Kiedy czuję turbo złość, bo dziecko znowu mnie woła, żebym zmieniła tło na teamsach (kto wie, ten wie), to o czym to jest? “Bo nie szanują mojej pracy!” To, że mnie zawołał 13 razy, żebym mu w czymś pomogła, od razu znaczy brak szacunku? “No nie, ale mówiłam, żeby teraz skupili się na tym co mówią panie, bo ja muszę pracować i potrzebuję spokoju” Czyli mają w ogóle się nie odzywać przez ten czas? “Tak” I to jest w ogóle realne? No nie. “To skąd ta złość?” Z przyzwyczajenia, że o tej godzinie zazwyczaj jest w domu cicho. To moje przyzwyczajenie. Nie ich.

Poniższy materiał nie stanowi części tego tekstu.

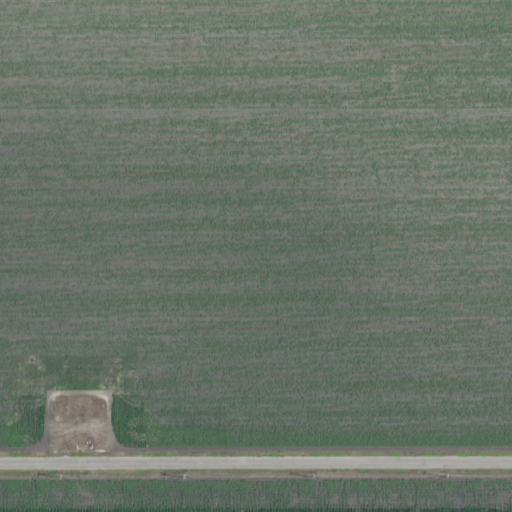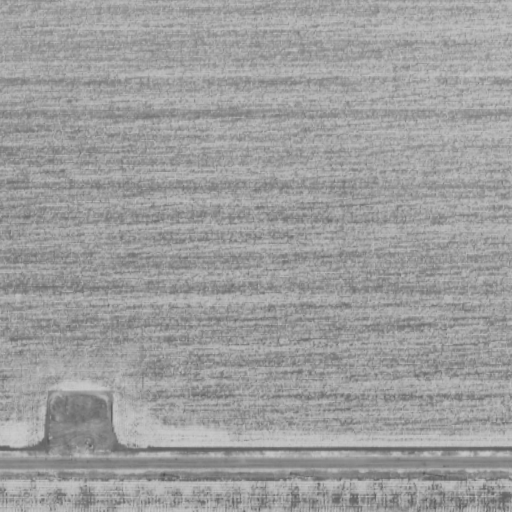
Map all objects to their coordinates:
road: (256, 465)
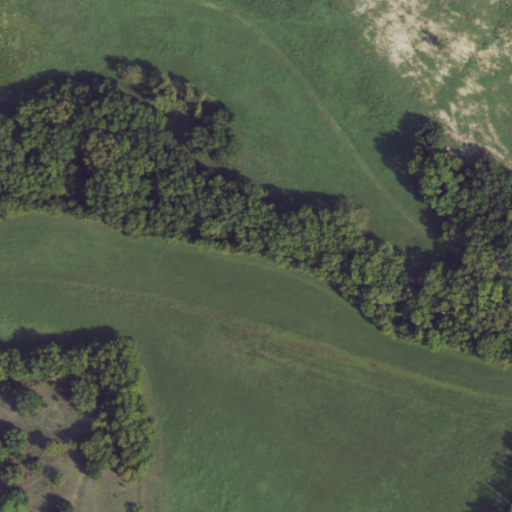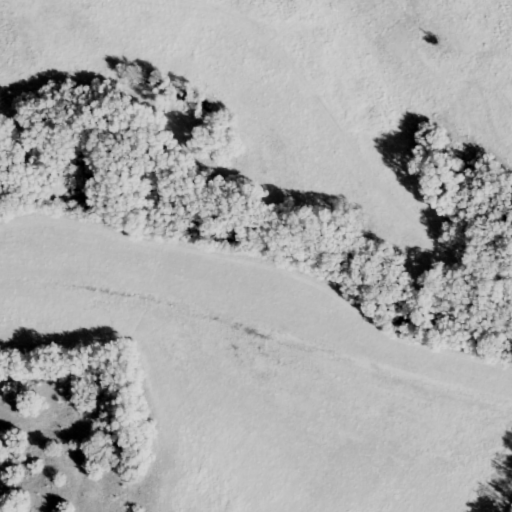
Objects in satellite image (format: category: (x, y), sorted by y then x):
road: (349, 140)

To, że mnie taki dialog uspokaja (ta metoda to dialog sokratejski, poczytaj o nim, bo to zajebiste narzędzie), to jedno. Druga sprawa, że najczęściej wychodzą problemy z relacjami z rodzicami, i że ta złość to w sumie do siebie, do nich, a nie do moich dzieci. Wiem – kosmos.

Zajechanie się z powodu zbyt dużej ilości okruszków na blacie? Albo nieposortowanym od kilku dni praniem, które już dawno zostało wyciągnięte z suszarki, poskładane, wystarczy je tylko do szafek włożyć?  Nie robię tego specjalnie. Uczę się chaosu, bo zbyt długo z nim walczyłam, niczego sobie nie odpuszczałam, karając nawet za piach w przedpokoju.

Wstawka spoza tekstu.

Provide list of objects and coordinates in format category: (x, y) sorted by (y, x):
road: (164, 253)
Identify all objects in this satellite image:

To będzie długa zima. Dzieci na zdalnych. Pogoda, która mnie osobiście dobija, bo skraca mój dzień do kilku godzin mentalnej aktywności (o 16 jest ciemno, więc dla mnie jest to noc, a kto to widział żeby robić cokolwiek w nocy). Na szczęście i na to mam plan: krok za krokiem, dzień za dniem. Póki co wstaję o 8, dużo przytulam i jak każdy Polak z krwi i kości planuję remont. Jutrzejszym dniem zajmę się jutro.